■ **ABOUT THIS EXERCISE**: The response must contain every line from the records below that has "tužilaštvo".

■ **DATA PROVIDED**:
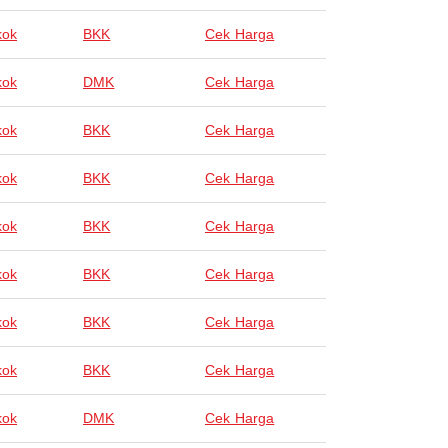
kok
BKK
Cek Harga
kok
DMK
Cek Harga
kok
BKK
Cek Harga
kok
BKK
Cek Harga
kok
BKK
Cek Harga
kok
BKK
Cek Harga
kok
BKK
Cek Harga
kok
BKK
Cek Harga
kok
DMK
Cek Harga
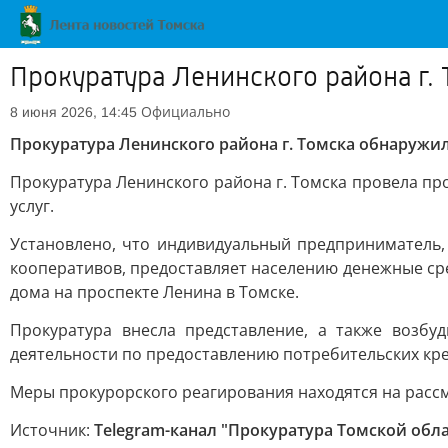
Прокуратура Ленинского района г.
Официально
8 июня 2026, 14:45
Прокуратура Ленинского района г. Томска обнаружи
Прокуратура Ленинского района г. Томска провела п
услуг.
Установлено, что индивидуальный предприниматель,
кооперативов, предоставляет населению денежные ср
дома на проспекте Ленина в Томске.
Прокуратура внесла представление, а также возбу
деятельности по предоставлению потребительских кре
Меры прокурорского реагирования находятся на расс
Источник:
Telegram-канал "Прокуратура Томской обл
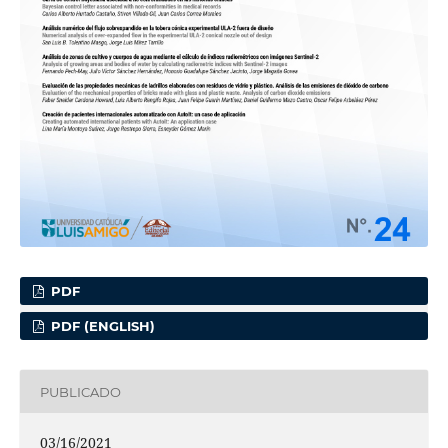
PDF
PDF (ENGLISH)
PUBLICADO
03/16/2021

* * *

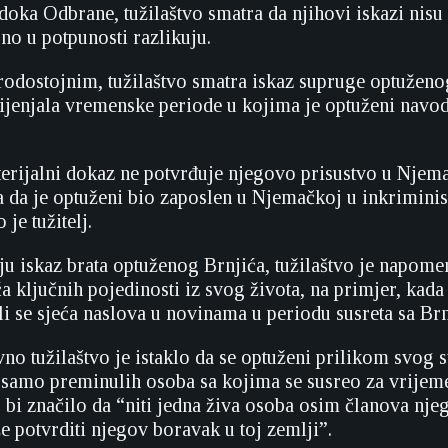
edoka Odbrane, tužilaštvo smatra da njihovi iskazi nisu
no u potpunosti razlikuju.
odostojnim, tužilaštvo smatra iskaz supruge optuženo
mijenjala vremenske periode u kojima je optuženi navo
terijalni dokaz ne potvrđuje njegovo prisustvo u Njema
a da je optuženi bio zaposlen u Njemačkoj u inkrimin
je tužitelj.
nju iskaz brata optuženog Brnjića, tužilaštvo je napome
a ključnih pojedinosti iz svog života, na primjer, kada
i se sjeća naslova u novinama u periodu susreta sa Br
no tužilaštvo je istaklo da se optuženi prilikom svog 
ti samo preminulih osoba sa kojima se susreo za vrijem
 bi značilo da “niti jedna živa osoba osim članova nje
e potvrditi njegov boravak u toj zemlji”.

--

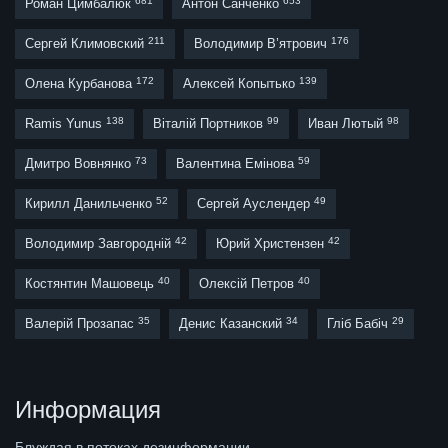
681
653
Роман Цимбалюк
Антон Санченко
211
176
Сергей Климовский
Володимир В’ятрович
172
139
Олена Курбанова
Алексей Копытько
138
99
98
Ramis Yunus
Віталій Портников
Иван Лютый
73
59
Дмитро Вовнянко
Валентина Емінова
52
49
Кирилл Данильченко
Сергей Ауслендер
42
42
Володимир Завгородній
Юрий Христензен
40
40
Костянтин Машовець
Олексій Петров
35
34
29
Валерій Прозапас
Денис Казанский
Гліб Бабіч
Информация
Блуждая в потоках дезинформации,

■ **FINISHED EXERCISE**:
edoka Odbrane, tužilaštvo smatra da njihovi iskazi nisu
odostojnim, tužilaštvo smatra iskaz supruge optuženo
nju iskaz brata optuženog Brnjića, tužilaštvo je napome
no tužilaštvo je istaklo da se optuženi prilikom svog 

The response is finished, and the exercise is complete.